The days and weeks and months that really tested my resiliency and strength, allowed me to prove to myself that although I did get stuck in victimhood some days, although I felt like I was going crazy some weeks, and although I did feel like I was falling deeper and deeper into a bottomless pit for months, it was the truth, love, and letting go that ultimately got me through it all. It was accepting that I was struggling. It was saying it out loud “I am struggling and I am scared,” even if it meant saying it out loud to my mama who wasn’t even there.
And it was also focusing on the balance of all of the beauty in motherhood, of the love embedded and intertwined within the extreme heartbreak in grief. The days on end of baby giggles and breastfeeding, the cuddles, the small clothes, the soft snores beside me, the smell, that baby smell. It was in remembering my mama’s laughter, her smile, her sense of humor. It was in remembering her and imagining how she would have been as a nokamis. It was in smelling her clothes I kept in a bag in my drawer.
It was in the love, the joy, the forgiveness, the bliss, the courage, the strength, the resiliency.
It was with a knowing that if millions of mothers all over the world could do, then I could do it too.
And ultimately, it was with the knowing that I could do anything in life, no matter how damn hard it was.
Because that is exactly how my mama raised me.
And that is how I will raise my daughter.
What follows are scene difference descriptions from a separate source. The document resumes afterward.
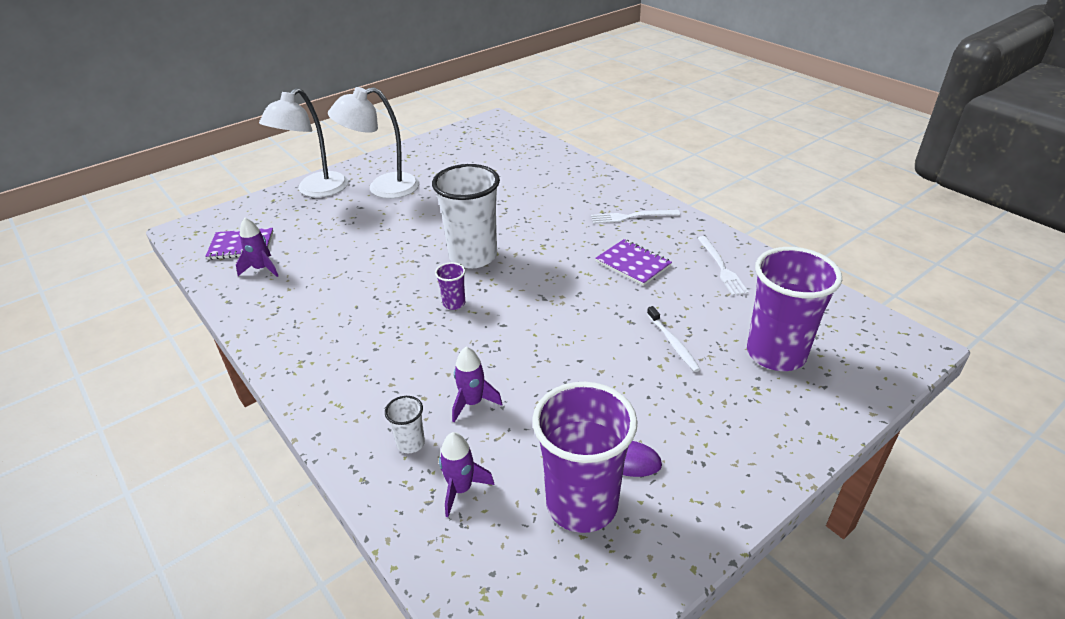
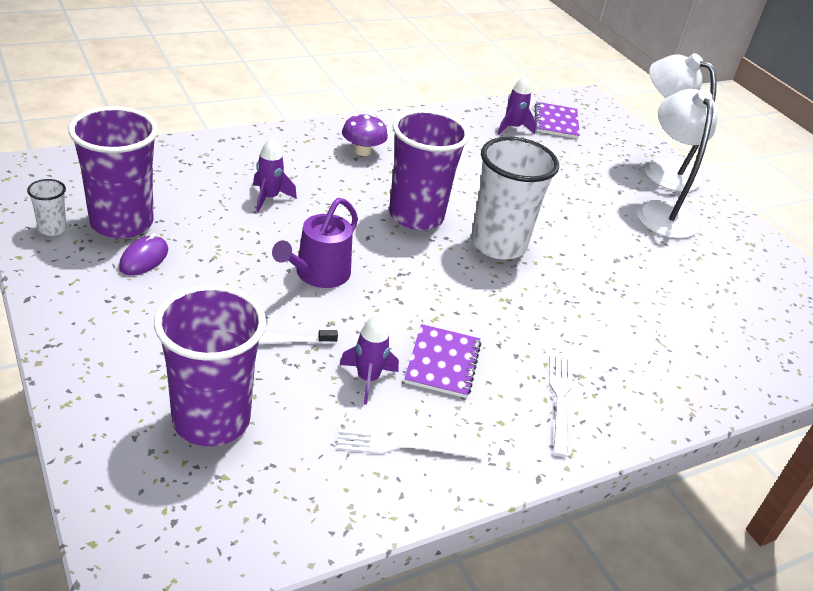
camera: 95 degrees right, 0 degrees up
white cup [385,396,425,453] -> white cup moved to [27,179,67,236]
purple cup [435,262,465,310] -> purple cup [389,109,470,230], size x2.32
purple rocket [439,432,495,517] -> purple rocket moved to [340,314,399,404]
purple notebook [595,239,672,286] -> purple notebook turned 45 degrees counterclockwise [404,324,481,398]
none -> purple watering can [272,198,358,288]
none -> purple mushroom [342,114,388,156]

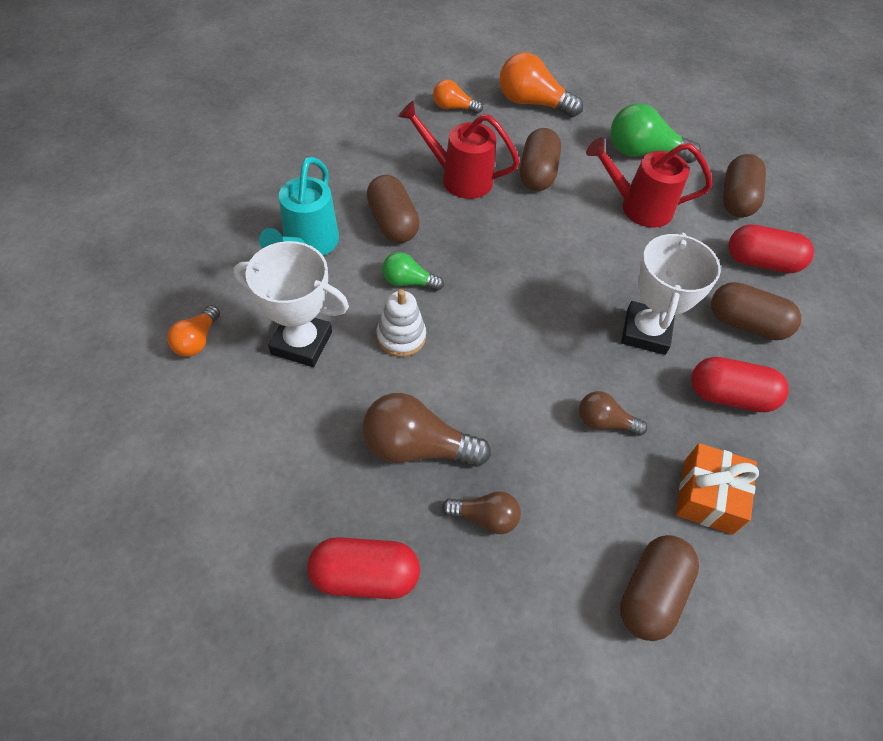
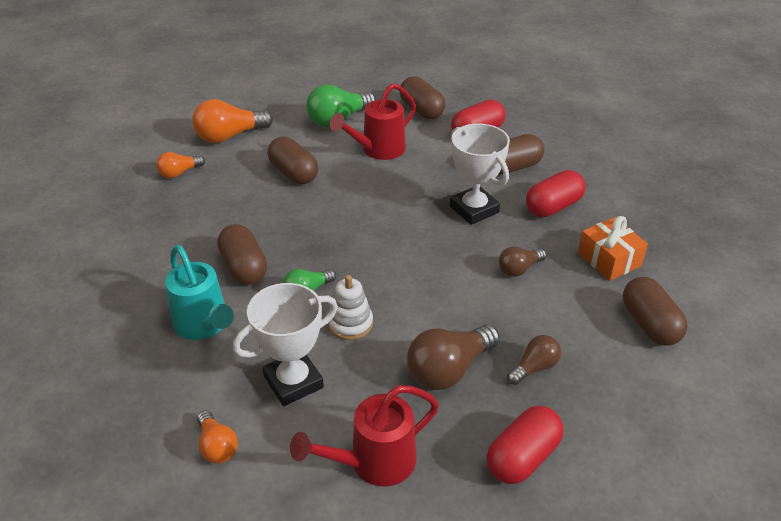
camera: 45 degrees left, 15 degrees down
brown capsule [367,175,420,243] -> brown capsule turned 45 degrees clockwise [217,224,267,285]
red watering can [398,101,520,199] -> red watering can moved to [290,385,439,486]

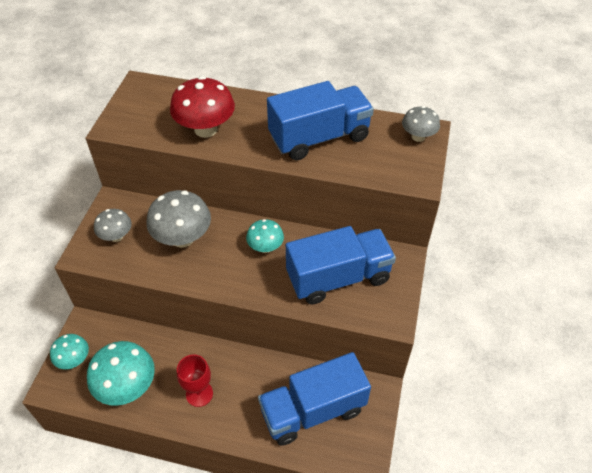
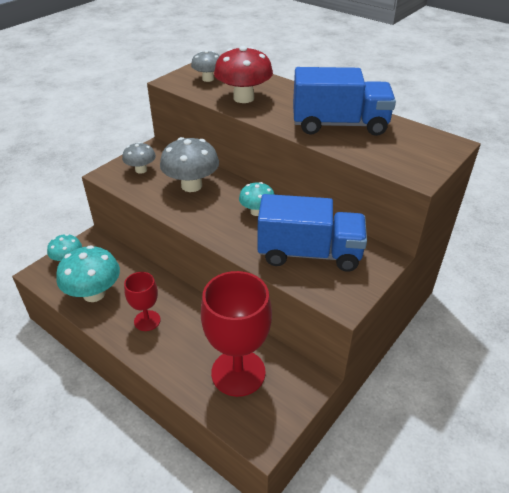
camera: 25 degrees right, 10 degrees down
blue truck [258,352,371,446] -> red goblet [201,271,272,397]
grey mushroom [402,106,440,142] -> grey mushroom moved to [191,50,220,82]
Andrea Landry is Anishinaabe from Pawgwasheeng (Pays Plat First Nation) but currently resides on Treaty Six territory in Poundmaker Cree Nation. She holds a Masters in Communications and Social Justice from the University of Windsor. She teaches Indigenous Studies and for the University of Saskatchewan, and formerly was heavily engaged with international Indigenous politics at the UN level, travelling the globe to find justice in community level issues. Yet her real passion lies in her work in the areas of grief and recovery, suicide prevention, family systems, and community healing. Her life right now is focused on the path of motherhood and healthy parenting as she raises her new baby, River-Jaxsen, alongside her partner. She is also available for speaking engagements and for workshops on a variety of topics for young people and adults.
Andrea Landry believes that the route to healing from colonialism comes from the heart work that most people avoid in our communities and through how one chooses to raise their children. Through forgiveness, overcoming colonial systems being seen as a means for solutions, and prioritizing indigenous ways of being over colonial ways of being, Andrea believes our communities can become as healthy as they were prior to colonization. For our nations to thrive, we must thrive as parents, families, and communities.